A ninth embodiment according to the present invention will be described in which a novel microwave generator as illustrated in FIGS. 16, 17A-17C and 18 is provided. The microwave heater has the same structure as those of the foregoing embodiment except in providing a rotatable closed container 3 that is able to rotate around a horizontal axis during the heating up of the object. The rotatable closed container 3 may have various shapes of pillars such as triangle, square and diamond-shape as illustrated in FIGS. 17A, 17B and 17C. The rotation appears in a predetermined time interval. During the application of the microwave to the object accommodated in the pillar closed container, the container is kept in a position wherein any one of the corners of the pillar container 3 faces to the downward direction or the propagating direction of the microwave for a predetermined time interval, followed by a rotation of the container at a predetermined angle so that other one of the corners of the pillar container 3 faces to the propagating direction of the microwave. For example, the triangle container rotates at 120 degrees at one time, while the square and diamond shape containers rotate at 90 and 180 degrees respectively. The rotation of the container at the predetermined time interval may permit uniform heating up of the object accommodated in the closed pillar container.

As a modification, the closed pillar container may comprise a meshed pillar container as illustrated in FIG. 18 so that to facilitate removal of the moisture of the object.

Whereas modifications of the present invention will no doubt be apparent to a person having ordinary skill in the art, to which the invention pertains, it is to be understood that embodiments shown and described by way of illustrations are by no means intended to be considered in a limiting sense. Accordingly, it is to be intended to cover by claims all modifications of the present invention which fall within the spirit and scope of the invention.

Claims

What is claimed is:

1. An electromagnetic wave heater comprising:

an electromagnetic wave generator;

a wave guide connected to said generator for guiding the generated electromagnetic wave to be propagated in a uniform direction;

at least one container provided in said wave guide for accommodating an object to be heated up by irradiation of said electromagnetic wave, the volume of said container having at least one tapered portion which is pointed, at an end portion thereof, toward said electromagnetic wave generator.

2. The heater as claimed in claim 1, wherein said container has a conical shape.

3. The heater as claimed in claim 1, wherein said container has a pyramidal shape.

4. The heater as claimed in claim 1, wherein said container has a triangle pillar shape, provided that any one of corners of the pillar is pointed and directed toward said electromagnetic wave generator.

5. The heater as claimed in claim 1, wherein said container has a square pillar shape, provided that any one of corners of the pillar is pointed and directed toward said electromagnetic wave generator.

6. The heater as claimed in claim 1, wherein said container has a diamond pillar shape, provided that any one of corners of the pillar is pointed and directed toward said electromagnetic wave generator.

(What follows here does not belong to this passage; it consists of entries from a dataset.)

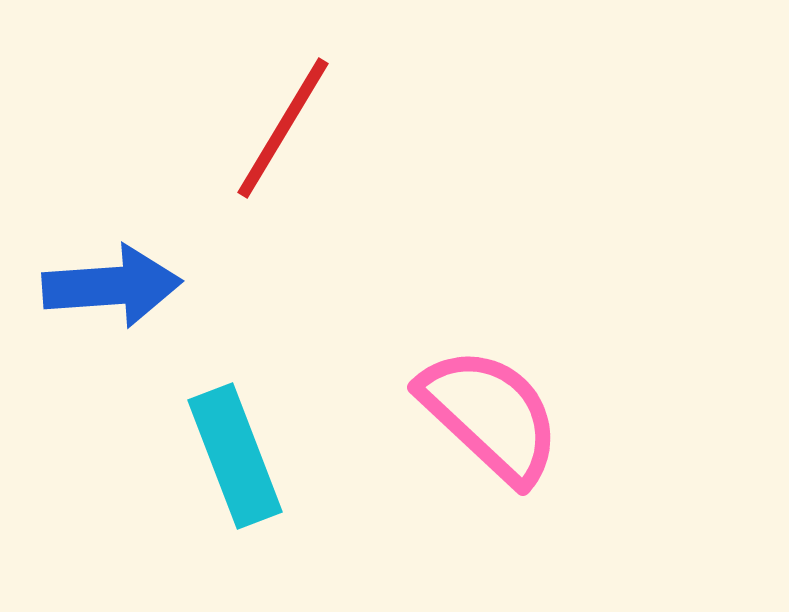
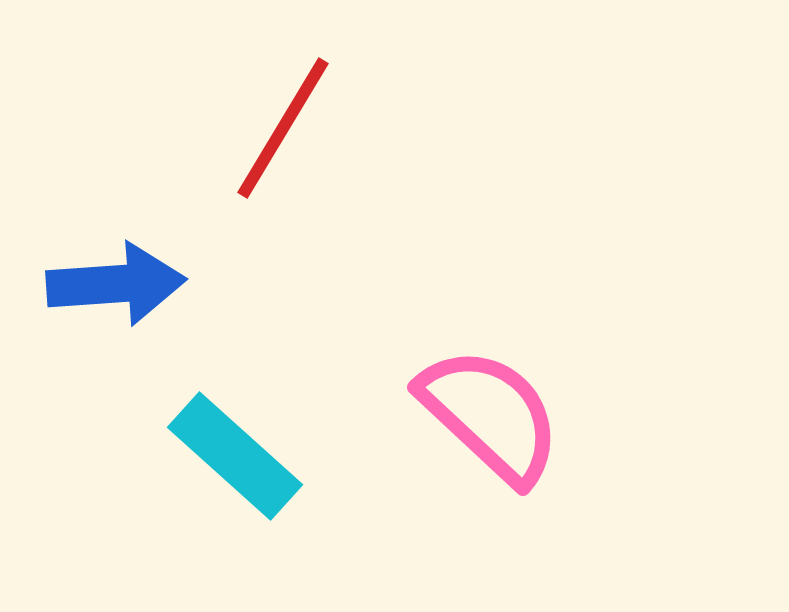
blue arrow: moved 4 px right, 2 px up
cyan rectangle: rotated 27 degrees counterclockwise
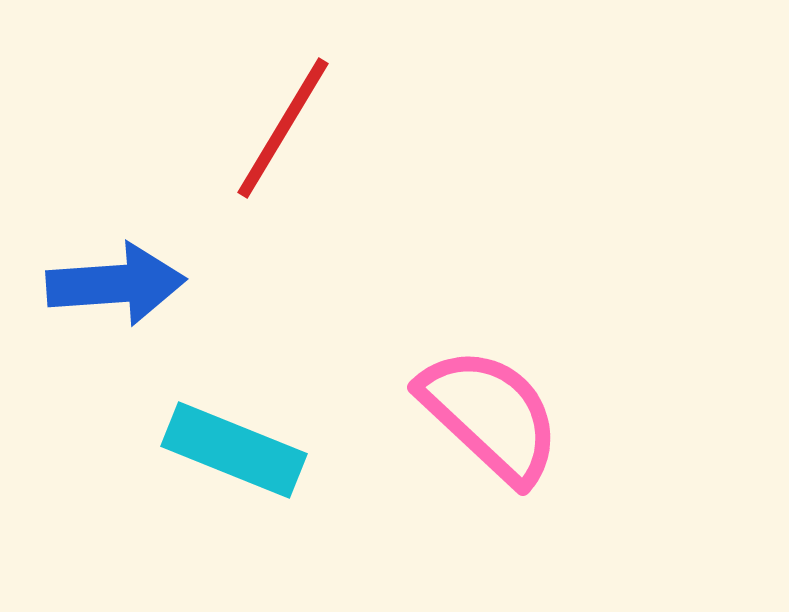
cyan rectangle: moved 1 px left, 6 px up; rotated 20 degrees counterclockwise
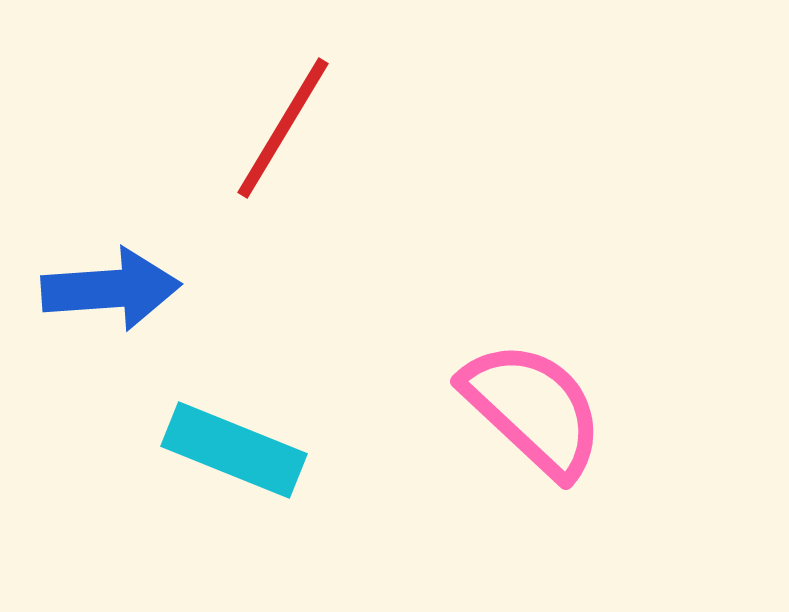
blue arrow: moved 5 px left, 5 px down
pink semicircle: moved 43 px right, 6 px up
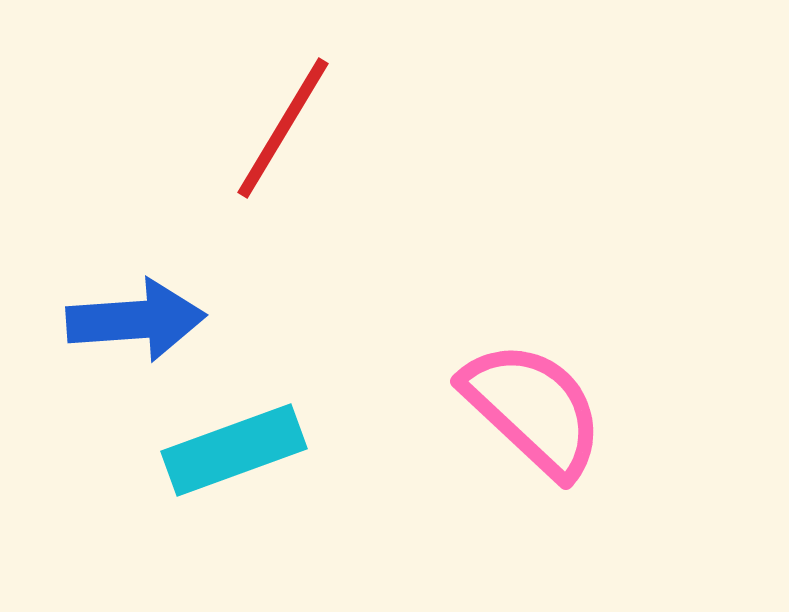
blue arrow: moved 25 px right, 31 px down
cyan rectangle: rotated 42 degrees counterclockwise
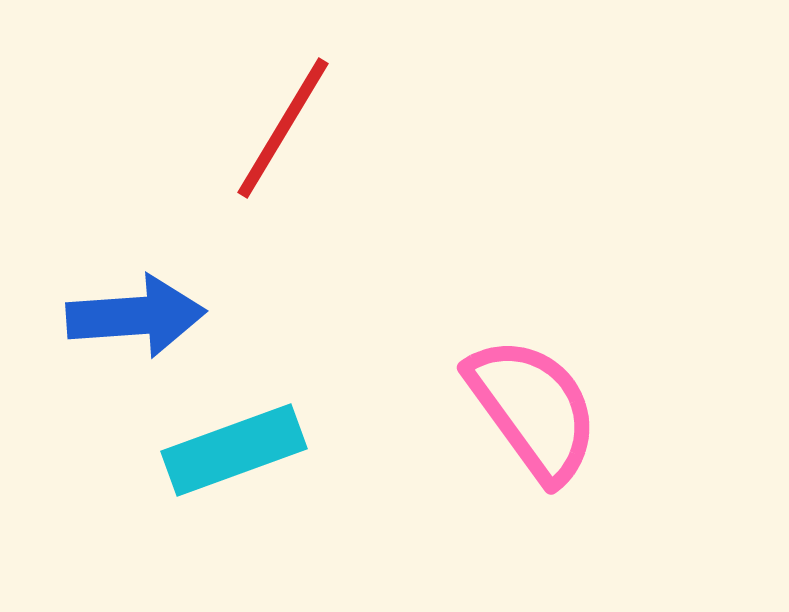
blue arrow: moved 4 px up
pink semicircle: rotated 11 degrees clockwise
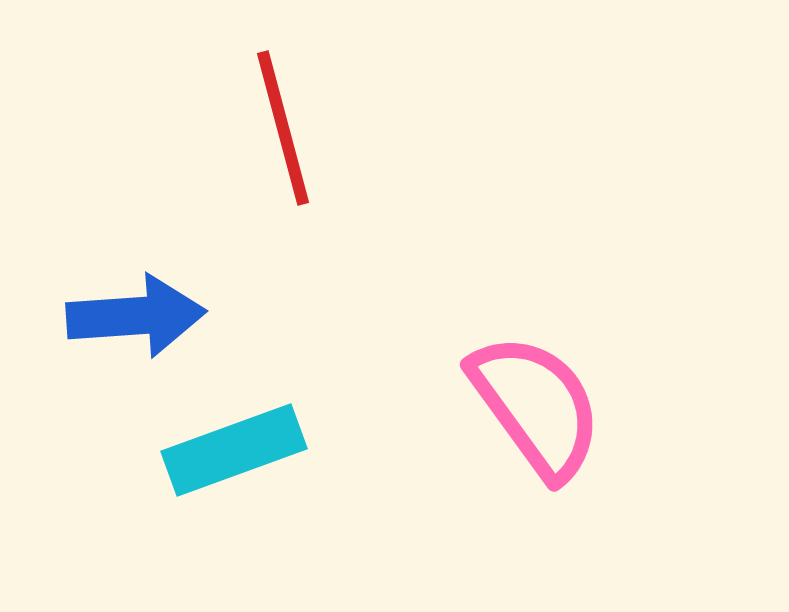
red line: rotated 46 degrees counterclockwise
pink semicircle: moved 3 px right, 3 px up
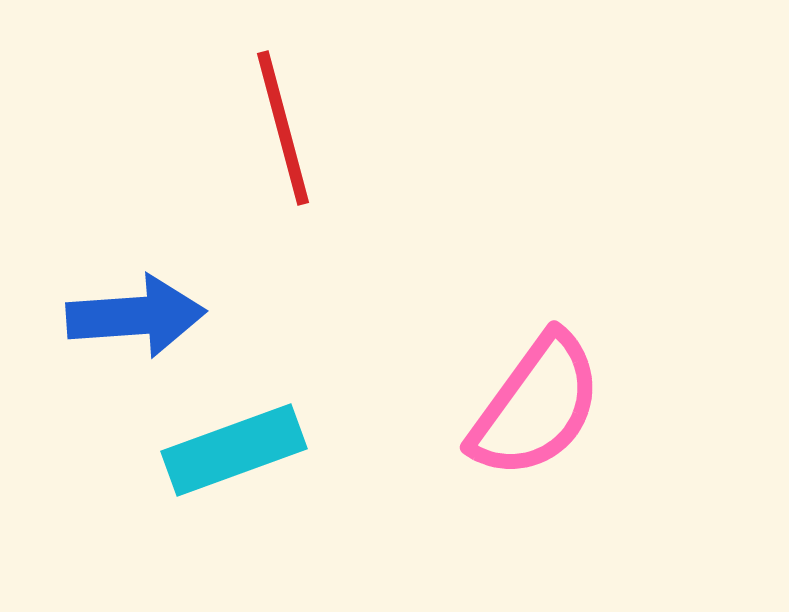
pink semicircle: rotated 72 degrees clockwise
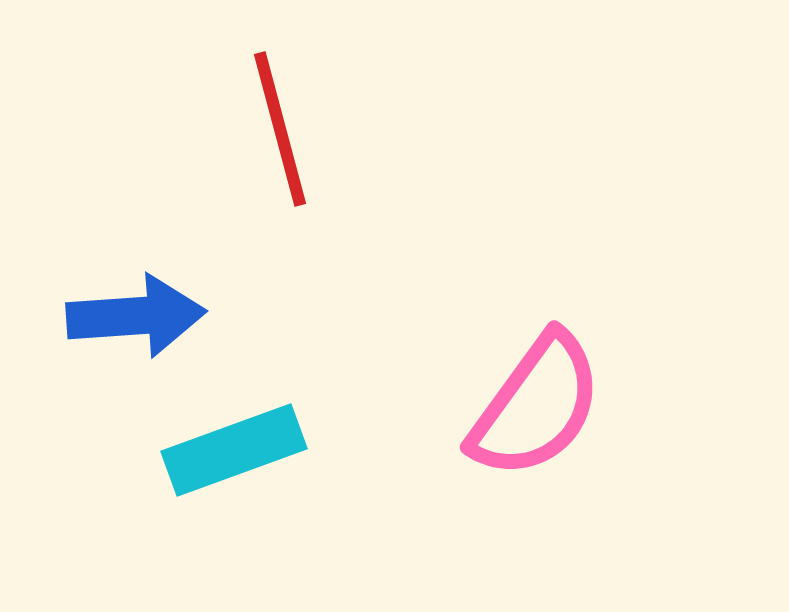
red line: moved 3 px left, 1 px down
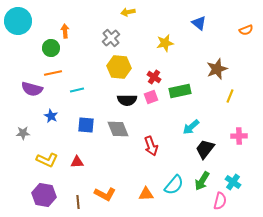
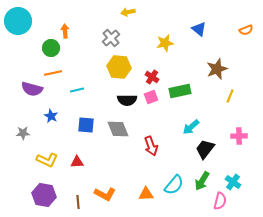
blue triangle: moved 6 px down
red cross: moved 2 px left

7. The heater as claimed in claim 1, further comprising:

a cutting-off mode rectangularly-shaped wave guide for shielding the electromagnetic wave after irradiation on the object to prevent the electromagnetic waves from being leaked out to an exterior of said heater, said cutting-off mode rectangularly-shaped wave guide having a long side with a length which is less than a half of a wavelength of the electromagnetic wave to be irradiated on said object to be heated up; and

a ferrite film provided only on a face adjacent to any on of long sides of said cutting-off mode rectangularly-shaped wave guide.